━━━ EXCERPTED TEXT
CIWM proposes Resources Policy Blueprint for next Government

With the upcoming general election on 4 July, the Chartered Institution of Wastes Management (CIWM) has conducted a review of the 'Resources and Waste Strategy for England' revealing policy gaps that fail to support current and future requirements for a circular economy and resource resilience.

Houses of ParliamentThe CIWM, through a working group of its members, has developed a comprehensive policy blueprint consisting of ten 'policy asks' for the next government.

The recommendations are divided into two categories: policies to be prioritised in the first two years of the new government, and those to be developed in the following three to five years of the term.

During the first two years, CIWM urges the full implementation of key policies from the existing Resources and Waste Strategy, including seeing through the plan to deliver extended producer responsibility (EPR) for packaging. In addition, there is an opportunity to introduce EPR for other products where end-of-life management can be challenging, such as Waste Electrical and Electronic Equipment (WEEE), batteries, textiles, and mattresses. This should include the use of modulated fees based on the circularity of products, to drive product innovation and resource resilience.
━━━━━━
━━━ DATA FOR ANALYSIS
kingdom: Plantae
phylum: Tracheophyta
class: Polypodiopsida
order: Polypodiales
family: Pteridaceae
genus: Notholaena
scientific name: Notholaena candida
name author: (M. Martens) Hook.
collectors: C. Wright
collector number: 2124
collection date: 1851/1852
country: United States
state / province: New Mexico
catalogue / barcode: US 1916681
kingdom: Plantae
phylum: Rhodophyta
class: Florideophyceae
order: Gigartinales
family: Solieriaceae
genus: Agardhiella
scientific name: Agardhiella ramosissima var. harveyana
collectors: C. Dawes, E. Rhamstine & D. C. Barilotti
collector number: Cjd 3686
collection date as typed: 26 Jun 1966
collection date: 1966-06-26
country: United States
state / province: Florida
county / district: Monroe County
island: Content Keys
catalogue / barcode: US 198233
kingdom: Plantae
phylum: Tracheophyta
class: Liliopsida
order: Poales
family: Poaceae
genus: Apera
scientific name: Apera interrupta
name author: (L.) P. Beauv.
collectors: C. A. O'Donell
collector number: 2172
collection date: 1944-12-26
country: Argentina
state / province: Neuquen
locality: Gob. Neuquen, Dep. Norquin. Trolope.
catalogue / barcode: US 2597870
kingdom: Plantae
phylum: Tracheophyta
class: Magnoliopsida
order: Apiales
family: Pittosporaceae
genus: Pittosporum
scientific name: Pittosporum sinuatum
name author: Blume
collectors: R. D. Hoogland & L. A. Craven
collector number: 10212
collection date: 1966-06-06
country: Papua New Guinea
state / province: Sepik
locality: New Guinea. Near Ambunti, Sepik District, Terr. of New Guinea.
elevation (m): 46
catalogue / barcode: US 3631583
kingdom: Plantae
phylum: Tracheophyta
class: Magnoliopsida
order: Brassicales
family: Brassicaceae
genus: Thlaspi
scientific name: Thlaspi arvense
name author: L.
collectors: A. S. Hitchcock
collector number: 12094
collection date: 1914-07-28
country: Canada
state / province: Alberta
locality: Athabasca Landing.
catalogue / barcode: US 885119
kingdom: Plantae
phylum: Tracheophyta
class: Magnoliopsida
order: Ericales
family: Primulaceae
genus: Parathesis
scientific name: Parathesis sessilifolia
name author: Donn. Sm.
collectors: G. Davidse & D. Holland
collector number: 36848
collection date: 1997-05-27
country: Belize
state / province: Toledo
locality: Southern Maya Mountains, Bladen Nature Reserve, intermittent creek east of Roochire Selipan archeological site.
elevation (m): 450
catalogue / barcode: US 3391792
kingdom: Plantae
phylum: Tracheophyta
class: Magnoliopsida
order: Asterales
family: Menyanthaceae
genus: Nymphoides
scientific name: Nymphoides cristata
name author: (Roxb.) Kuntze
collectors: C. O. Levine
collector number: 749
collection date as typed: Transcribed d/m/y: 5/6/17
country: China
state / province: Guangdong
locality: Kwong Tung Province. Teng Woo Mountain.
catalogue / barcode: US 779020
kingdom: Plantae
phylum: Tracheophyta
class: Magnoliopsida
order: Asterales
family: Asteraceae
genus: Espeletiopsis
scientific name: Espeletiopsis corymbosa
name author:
━━━━━━
■ EXERCISES TO COMPLETE:
- a) The article on CIWM's policy blueprint names products other than packaging for which extended producer responsibility could be introduced. List all of them.
- b) Write out the passage of the article on CIWM's policy blueprint from "Houses of ParliamentThe" to "the next government." word for word.

■ RESULTS FOR EACH TASK:
- a) Waste Electrical and Electronic Equipment (WEEE), batteries, textiles, mattresses

- b)
Houses of ParliamentThe CIWM, through a working group of its members, has developed a comprehensive policy blueprint consisting of ten 'policy asks' for the next government.